Кильон обдумал услышанное. Разумеется, нельзя исключать того, что все это психологическая уловка, задуманная капитаном и начальником охраны, чтобы притупить его бдительность: давай, мол, откройся Куртане. Интуиция, впрочем, подсказывала, что капитан говорила откровенно.
– Я ничего не скрываю, – заверил он.
– Надеюсь, что так, доктор. Ради нас обоих надеюсь.
Возникла пауза. «Неужели разговор затеян только ради предупреждения?» – гадал Кильон.
– Что с нами будет, когда доберемся до Роя? – осторожно спросил он.

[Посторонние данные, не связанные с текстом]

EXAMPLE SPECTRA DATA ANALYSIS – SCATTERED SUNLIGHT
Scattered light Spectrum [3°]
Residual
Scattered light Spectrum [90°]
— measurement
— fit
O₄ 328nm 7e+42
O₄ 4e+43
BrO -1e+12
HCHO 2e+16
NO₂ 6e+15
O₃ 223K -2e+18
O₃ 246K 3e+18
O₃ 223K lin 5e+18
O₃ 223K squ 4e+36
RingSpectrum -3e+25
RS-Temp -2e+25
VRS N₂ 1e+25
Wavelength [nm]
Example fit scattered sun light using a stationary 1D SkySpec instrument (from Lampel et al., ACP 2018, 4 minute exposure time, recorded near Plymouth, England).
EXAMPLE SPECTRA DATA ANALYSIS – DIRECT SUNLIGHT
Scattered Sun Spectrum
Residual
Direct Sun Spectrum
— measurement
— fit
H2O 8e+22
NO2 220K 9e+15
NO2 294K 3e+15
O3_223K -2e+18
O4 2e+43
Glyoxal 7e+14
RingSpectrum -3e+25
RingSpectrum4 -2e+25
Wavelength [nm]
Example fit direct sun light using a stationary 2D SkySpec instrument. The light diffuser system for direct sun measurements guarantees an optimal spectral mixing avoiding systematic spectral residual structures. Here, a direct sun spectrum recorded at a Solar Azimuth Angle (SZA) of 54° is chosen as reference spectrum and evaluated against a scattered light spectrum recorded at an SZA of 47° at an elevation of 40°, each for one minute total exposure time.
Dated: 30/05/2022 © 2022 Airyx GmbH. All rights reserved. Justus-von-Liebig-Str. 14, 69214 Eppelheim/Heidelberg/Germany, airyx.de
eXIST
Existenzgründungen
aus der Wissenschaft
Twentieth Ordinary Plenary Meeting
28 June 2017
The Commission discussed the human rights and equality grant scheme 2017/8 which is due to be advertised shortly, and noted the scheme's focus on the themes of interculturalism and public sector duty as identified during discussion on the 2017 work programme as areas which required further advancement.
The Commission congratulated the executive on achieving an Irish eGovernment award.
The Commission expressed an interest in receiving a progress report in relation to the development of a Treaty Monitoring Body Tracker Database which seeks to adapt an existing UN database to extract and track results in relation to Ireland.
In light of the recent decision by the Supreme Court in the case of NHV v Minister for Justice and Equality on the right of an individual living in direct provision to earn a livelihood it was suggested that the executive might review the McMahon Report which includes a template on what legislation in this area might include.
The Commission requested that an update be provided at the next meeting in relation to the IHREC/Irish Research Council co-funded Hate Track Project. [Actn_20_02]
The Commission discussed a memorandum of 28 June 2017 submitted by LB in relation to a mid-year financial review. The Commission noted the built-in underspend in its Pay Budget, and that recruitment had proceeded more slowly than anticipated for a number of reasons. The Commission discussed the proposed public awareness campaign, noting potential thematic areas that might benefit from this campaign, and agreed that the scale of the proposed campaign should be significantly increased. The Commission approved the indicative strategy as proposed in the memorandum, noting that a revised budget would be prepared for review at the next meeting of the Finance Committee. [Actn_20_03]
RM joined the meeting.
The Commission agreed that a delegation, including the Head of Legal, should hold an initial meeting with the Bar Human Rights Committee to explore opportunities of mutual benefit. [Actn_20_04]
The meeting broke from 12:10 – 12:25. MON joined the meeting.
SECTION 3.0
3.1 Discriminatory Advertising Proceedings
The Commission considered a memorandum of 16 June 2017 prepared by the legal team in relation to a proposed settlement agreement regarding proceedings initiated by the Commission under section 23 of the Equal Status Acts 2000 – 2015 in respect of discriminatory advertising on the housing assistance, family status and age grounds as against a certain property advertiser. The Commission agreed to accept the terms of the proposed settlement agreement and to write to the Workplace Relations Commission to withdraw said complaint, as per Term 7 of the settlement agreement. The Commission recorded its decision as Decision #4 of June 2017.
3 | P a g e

– Вас оценят на предмет полезности. Я уже объясняла, что новичкам дается шанс проявить себя. Если отбросить сомнения доктора Гамбезона, ты неплохо себя зарекомендовал. То же самое касается Мероки. Ради нас она подставилась под пули, – я позабочусь, чтобы это учли.
– Вот Мерока обрадуется!
– Ты защищаешь ее? Гамбезона послушать, так она порезать тебя хотела.
– Мерока просто свое мнение высказывала, только и всего.
Куртана кивнула, словно подтвердились ее давние подозрения.
– Получается, клиношники своих на перепутье не бросают.
– Только не говорите, капитан, что в Рое принято иначе.
– Нет, и здесь ты, пожалуй, прав, – устало признала Куртана, словно ей надоело спорить. – Ты понимаешь, что вряд ли увидишь его снова? Ну, свой Богоскреб? Вы до сих пор так его называете?
– Кто-то называет. Честно говоря, дальше завтрашнего утра я не загадываю.
– Вполне мудро при нынешних обстоятельствах. Между нами и Клинком почти всегда миль триста, мы и в полушарие ваше редко залетаем. Нас там ничего не интересует, нам нечего предложить вам.
– Возможно, ситуация изменилась, – проговорил Кильон.
– Из-за штормика? Ну вряд ли. Мир Клинка изменился больше нашего. Когда сдвигаются зоны, мы сдвигаемся вместе с ними. Величайшая слабость Клинка – отсутствие такой гибкости. Клинок – пример эволюционного тупика, форма, не способная приспосабливаться.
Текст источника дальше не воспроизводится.